Listed records START
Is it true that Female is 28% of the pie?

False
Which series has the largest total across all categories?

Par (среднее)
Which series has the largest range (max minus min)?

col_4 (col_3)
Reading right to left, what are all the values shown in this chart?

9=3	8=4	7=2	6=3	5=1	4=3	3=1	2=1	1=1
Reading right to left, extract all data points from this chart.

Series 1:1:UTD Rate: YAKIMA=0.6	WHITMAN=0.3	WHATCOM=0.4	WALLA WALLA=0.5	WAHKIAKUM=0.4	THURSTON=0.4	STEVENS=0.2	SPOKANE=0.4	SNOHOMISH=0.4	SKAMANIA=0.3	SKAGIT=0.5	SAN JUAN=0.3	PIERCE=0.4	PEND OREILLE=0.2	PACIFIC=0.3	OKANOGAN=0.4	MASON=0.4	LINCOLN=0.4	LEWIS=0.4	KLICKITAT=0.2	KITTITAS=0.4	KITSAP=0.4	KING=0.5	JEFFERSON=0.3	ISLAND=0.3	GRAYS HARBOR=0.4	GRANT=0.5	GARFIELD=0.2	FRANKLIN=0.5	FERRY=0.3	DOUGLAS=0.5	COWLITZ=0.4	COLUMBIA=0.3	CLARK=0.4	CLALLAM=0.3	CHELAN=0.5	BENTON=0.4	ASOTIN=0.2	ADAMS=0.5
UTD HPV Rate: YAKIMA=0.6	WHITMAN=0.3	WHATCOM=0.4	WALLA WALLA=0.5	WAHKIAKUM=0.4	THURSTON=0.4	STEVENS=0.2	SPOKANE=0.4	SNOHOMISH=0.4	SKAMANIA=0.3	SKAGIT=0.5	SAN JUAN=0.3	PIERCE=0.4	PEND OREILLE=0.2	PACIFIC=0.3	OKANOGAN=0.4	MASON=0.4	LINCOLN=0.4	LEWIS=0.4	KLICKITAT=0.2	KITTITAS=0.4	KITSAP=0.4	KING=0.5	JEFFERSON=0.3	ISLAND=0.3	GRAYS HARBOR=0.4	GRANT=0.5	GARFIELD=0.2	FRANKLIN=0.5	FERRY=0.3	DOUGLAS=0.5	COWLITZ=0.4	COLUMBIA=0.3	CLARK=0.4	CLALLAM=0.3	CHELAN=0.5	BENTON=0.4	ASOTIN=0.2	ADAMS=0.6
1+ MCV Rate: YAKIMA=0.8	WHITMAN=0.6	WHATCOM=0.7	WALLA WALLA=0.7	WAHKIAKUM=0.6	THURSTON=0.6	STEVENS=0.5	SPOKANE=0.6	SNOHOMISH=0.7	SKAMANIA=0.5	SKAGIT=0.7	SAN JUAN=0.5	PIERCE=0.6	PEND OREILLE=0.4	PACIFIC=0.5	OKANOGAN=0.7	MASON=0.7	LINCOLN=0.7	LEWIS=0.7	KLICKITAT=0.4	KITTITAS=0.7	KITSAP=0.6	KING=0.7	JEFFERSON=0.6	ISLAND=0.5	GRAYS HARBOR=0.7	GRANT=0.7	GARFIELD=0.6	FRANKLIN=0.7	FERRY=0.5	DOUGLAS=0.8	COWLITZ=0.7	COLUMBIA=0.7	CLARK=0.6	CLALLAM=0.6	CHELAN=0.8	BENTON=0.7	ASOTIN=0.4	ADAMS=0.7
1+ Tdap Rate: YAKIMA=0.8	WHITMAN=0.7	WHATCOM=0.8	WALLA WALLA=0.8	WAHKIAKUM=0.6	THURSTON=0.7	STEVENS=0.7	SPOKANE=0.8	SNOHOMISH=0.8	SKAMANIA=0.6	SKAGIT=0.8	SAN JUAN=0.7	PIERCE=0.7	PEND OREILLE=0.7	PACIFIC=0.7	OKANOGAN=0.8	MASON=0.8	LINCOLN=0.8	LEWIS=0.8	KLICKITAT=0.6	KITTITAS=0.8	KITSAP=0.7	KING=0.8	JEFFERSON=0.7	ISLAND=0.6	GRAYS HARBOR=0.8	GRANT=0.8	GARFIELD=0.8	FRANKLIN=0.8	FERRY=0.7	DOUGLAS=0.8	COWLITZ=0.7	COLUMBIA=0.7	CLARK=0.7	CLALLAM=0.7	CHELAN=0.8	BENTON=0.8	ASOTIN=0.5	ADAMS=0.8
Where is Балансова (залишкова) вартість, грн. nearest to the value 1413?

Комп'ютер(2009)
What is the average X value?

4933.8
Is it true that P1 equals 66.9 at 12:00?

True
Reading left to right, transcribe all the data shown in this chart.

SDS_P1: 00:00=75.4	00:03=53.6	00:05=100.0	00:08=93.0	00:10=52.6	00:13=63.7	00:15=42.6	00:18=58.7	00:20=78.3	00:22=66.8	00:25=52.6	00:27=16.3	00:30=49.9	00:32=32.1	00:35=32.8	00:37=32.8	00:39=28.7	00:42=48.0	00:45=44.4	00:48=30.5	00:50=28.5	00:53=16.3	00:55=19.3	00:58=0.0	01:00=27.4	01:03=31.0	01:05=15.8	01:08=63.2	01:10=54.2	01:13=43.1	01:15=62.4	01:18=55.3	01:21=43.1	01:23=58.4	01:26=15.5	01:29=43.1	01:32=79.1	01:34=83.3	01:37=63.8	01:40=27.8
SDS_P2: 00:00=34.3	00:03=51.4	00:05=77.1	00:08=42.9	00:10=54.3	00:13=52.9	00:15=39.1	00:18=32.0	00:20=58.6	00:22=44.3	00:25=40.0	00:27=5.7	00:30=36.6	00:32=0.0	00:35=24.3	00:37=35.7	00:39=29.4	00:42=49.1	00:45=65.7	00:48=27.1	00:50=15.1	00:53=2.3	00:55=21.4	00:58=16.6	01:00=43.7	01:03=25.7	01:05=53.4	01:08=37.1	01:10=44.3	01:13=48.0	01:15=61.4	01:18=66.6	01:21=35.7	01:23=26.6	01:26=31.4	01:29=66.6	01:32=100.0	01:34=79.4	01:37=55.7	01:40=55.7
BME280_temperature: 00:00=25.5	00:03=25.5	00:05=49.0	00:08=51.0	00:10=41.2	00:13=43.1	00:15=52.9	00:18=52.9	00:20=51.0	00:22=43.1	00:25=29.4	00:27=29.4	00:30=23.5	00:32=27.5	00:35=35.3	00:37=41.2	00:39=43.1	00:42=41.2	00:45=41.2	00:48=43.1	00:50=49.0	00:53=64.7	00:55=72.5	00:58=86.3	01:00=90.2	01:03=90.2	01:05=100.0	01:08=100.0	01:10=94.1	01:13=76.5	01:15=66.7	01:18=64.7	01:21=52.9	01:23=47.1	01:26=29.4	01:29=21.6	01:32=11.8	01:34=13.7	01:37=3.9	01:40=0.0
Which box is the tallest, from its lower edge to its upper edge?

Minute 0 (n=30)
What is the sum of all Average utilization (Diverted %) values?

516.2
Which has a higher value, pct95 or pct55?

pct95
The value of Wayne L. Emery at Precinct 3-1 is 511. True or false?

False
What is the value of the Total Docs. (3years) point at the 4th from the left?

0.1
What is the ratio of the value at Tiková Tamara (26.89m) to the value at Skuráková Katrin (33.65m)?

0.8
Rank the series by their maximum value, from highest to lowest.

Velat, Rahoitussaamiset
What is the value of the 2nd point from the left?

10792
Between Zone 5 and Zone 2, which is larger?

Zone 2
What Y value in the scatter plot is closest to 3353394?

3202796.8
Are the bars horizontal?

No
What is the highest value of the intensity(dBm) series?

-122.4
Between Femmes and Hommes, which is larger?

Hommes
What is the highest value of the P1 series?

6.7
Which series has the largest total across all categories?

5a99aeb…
Listed records END
> [To do] Reproduce every item above word for word, with nothing changed.

> [Answer to this task]
Is it true that Female is 28% of the pie?

False
Which series has the largest total across all categories?

Par (среднее)
Which series has the largest range (max minus min)?

col_4 (col_3)
Reading right to left, what are all the values shown in this chart?

9=3	8=4	7=2	6=3	5=1	4=3	3=1	2=1	1=1
Reading right to left, extract all data points from this chart.

Series 1:1:UTD Rate: YAKIMA=0.6	WHITMAN=0.3	WHATCOM=0.4	WALLA WALLA=0.5	WAHKIAKUM=0.4	THURSTON=0.4	STEVENS=0.2	SPOKANE=0.4	SNOHOMISH=0.4	SKAMANIA=0.3	SKAGIT=0.5	SAN JUAN=0.3	PIERCE=0.4	PEND OREILLE=0.2	PACIFIC=0.3	OKANOGAN=0.4	MASON=0.4	LINCOLN=0.4	LEWIS=0.4	KLICKITAT=0.2	KITTITAS=0.4	KITSAP=0.4	KING=0.5	JEFFERSON=0.3	ISLAND=0.3	GRAYS HARBOR=0.4	GRANT=0.5	GARFIELD=0.2	FRANKLIN=0.5	FERRY=0.3	DOUGLAS=0.5	COWLITZ=0.4	COLUMBIA=0.3	CLARK=0.4	CLALLAM=0.3	CHELAN=0.5	BENTON=0.4	ASOTIN=0.2	ADAMS=0.5
UTD HPV Rate: YAKIMA=0.6	WHITMAN=0.3	WHATCOM=0.4	WALLA WALLA=0.5	WAHKIAKUM=0.4	THURSTON=0.4	STEVENS=0.2	SPOKANE=0.4	SNOHOMISH=0.4	SKAMANIA=0.3	SKAGIT=0.5	SAN JUAN=0.3	PIERCE=0.4	PEND OREILLE=0.2	PACIFIC=0.3	OKANOGAN=0.4	MASON=0.4	LINCOLN=0.4	LEWIS=0.4	KLICKITAT=0.2	KITTITAS=0.4	KITSAP=0.4	KING=0.5	JEFFERSON=0.3	ISLAND=0.3	GRAYS HARBOR=0.4	GRANT=0.5	GARFIELD=0.2	FRANKLIN=0.5	FERRY=0.3	DOUGLAS=0.5	COWLITZ=0.4	COLUMBIA=0.3	CLARK=0.4	CLALLAM=0.3	CHELAN=0.5	BENTON=0.4	ASOTIN=0.2	ADAMS=0.6
1+ MCV Rate: YAKIMA=0.8	WHITMAN=0.6	WHATCOM=0.7	WALLA WALLA=0.7	WAHKIAKUM=0.6	THURSTON=0.6	STEVENS=0.5	SPOKANE=0.6	SNOHOMISH=0.7	SKAMANIA=0.5	SKAGIT=0.7	SAN JUAN=0.5	PIERCE=0.6	PEND OREILLE=0.4	PACIFIC=0.5	OKANOGAN=0.7	MASON=0.7	LINCOLN=0.7	LEWIS=0.7	KLICKITAT=0.4	KITTITAS=0.7	KITSAP=0.6	KING=0.7	JEFFERSON=0.6	ISLAND=0.5	GRAYS HARBOR=0.7	GRANT=0.7	GARFIELD=0.6	FRANKLIN=0.7	FERRY=0.5	DOUGLAS=0.8	COWLITZ=0.7	COLUMBIA=0.7	CLARK=0.6	CLALLAM=0.6	CHELAN=0.8	BENTON=0.7	ASOTIN=0.4	ADAMS=0.7
1+ Tdap Rate: YAKIMA=0.8	WHITMAN=0.7	WHATCOM=0.8	WALLA WALLA=0.8	WAHKIAKUM=0.6	THURSTON=0.7	STEVENS=0.7	SPOKANE=0.8	SNOHOMISH=0.8	SKAMANIA=0.6	SKAGIT=0.8	SAN JUAN=0.7	PIERCE=0.7	PEND OREILLE=0.7	PACIFIC=0.7	OKANOGAN=0.8	MASON=0.8	LINCOLN=0.8	LEWIS=0.8	KLICKITAT=0.6	KITTITAS=0.8	KITSAP=0.7	KING=0.8	JEFFERSON=0.7	ISLAND=0.6	GRAYS HARBOR=0.8	GRANT=0.8	GARFIELD=0.8	FRANKLIN=0.8	FERRY=0.7	DOUGLAS=0.8	COWLITZ=0.7	COLUMBIA=0.7	CLARK=0.7	CLALLAM=0.7	CHELAN=0.8	BENTON=0.8	ASOTIN=0.5	ADAMS=0.8
Where is Балансова (залишкова) вартість, грн. nearest to the value 1413?

Комп'ютер(2009)
What is the average X value?

4933.8
Is it true that P1 equals 66.9 at 12:00?

True
Reading left to right, transcribe all the data shown in this chart.

SDS_P1: 00:00=75.4	00:03=53.6	00:05=100.0	00:08=93.0	00:10=52.6	00:13=63.7	00:15=42.6	00:18=58.7	00:20=78.3	00:22=66.8	00:25=52.6	00:27=16.3	00:30=49.9	00:32=32.1	00:35=32.8	00:37=32.8	00:39=28.7	00:42=48.0	00:45=44.4	00:48=30.5	00:50=28.5	00:53=16.3	00:55=19.3	00:58=0.0	01:00=27.4	01:03=31.0	01:05=15.8	01:08=63.2	01:10=54.2	01:13=43.1	01:15=62.4	01:18=55.3	01:21=43.1	01:23=58.4	01:26=15.5	01:29=43.1	01:32=79.1	01:34=83.3	01:37=63.8	01:40=27.8
SDS_P2: 00:00=34.3	00:03=51.4	00:05=77.1	00:08=42.9	00:10=54.3	00:13=52.9	00:15=39.1	00:18=32.0	00:20=58.6	00:22=44.3	00:25=40.0	00:27=5.7	00:30=36.6	00:32=0.0	00:35=24.3	00:37=35.7	00:39=29.4	00:42=49.1	00:45=65.7	00:48=27.1	00:50=15.1	00:53=2.3	00:55=21.4	00:58=16.6	01:00=43.7	01:03=25.7	01:05=53.4	01:08=37.1	01:10=44.3	01:13=48.0	01:15=61.4	01:18=66.6	01:21=35.7	01:23=26.6	01:26=31.4	01:29=66.6	01:32=100.0	01:34=79.4	01:37=55.7	01:40=55.7
BME280_temperature: 00:00=25.5	00:03=25.5	00:05=49.0	00:08=51.0	00:10=41.2	00:13=43.1	00:15=52.9	00:18=52.9	00:20=51.0	00:22=43.1	00:25=29.4	00:27=29.4	00:30=23.5	00:32=27.5	00:35=35.3	00:37=41.2	00:39=43.1	00:42=41.2	00:45=41.2	00:48=43.1	00:50=49.0	00:53=64.7	00:55=72.5	00:58=86.3	01:00=90.2	01:03=90.2	01:05=100.0	01:08=100.0	01:10=94.1	01:13=76.5	01:15=66.7	01:18=64.7	01:21=52.9	01:23=47.1	01:26=29.4	01:29=21.6	01:32=11.8	01:34=13.7	01:37=3.9	01:40=0.0
Which box is the tallest, from its lower edge to its upper edge?

Minute 0 (n=30)
What is the sum of all Average utilization (Diverted %) values?

516.2
Which has a higher value, pct95 or pct55?

pct95
The value of Wayne L. Emery at Precinct 3-1 is 511. True or false?

False
What is the value of the Total Docs. (3years) point at the 4th from the left?

0.1
What is the ratio of the value at Tiková Tamara (26.89m) to the value at Skuráková Katrin (33.65m)?

0.8
Rank the series by their maximum value, from highest to lowest.

Velat, Rahoitussaamiset
What is the value of the 2nd point from the left?

10792
Between Zone 5 and Zone 2, which is larger?

Zone 2
What Y value in the scatter plot is closest to 3353394?

3202796.8
Are the bars horizontal?

No
What is the highest value of the intensity(dBm) series?

-122.4
Between Femmes and Hommes, which is larger?

Hommes
What is the highest value of the P1 series?

6.7
Which series has the largest total across all categories?

5a99aeb…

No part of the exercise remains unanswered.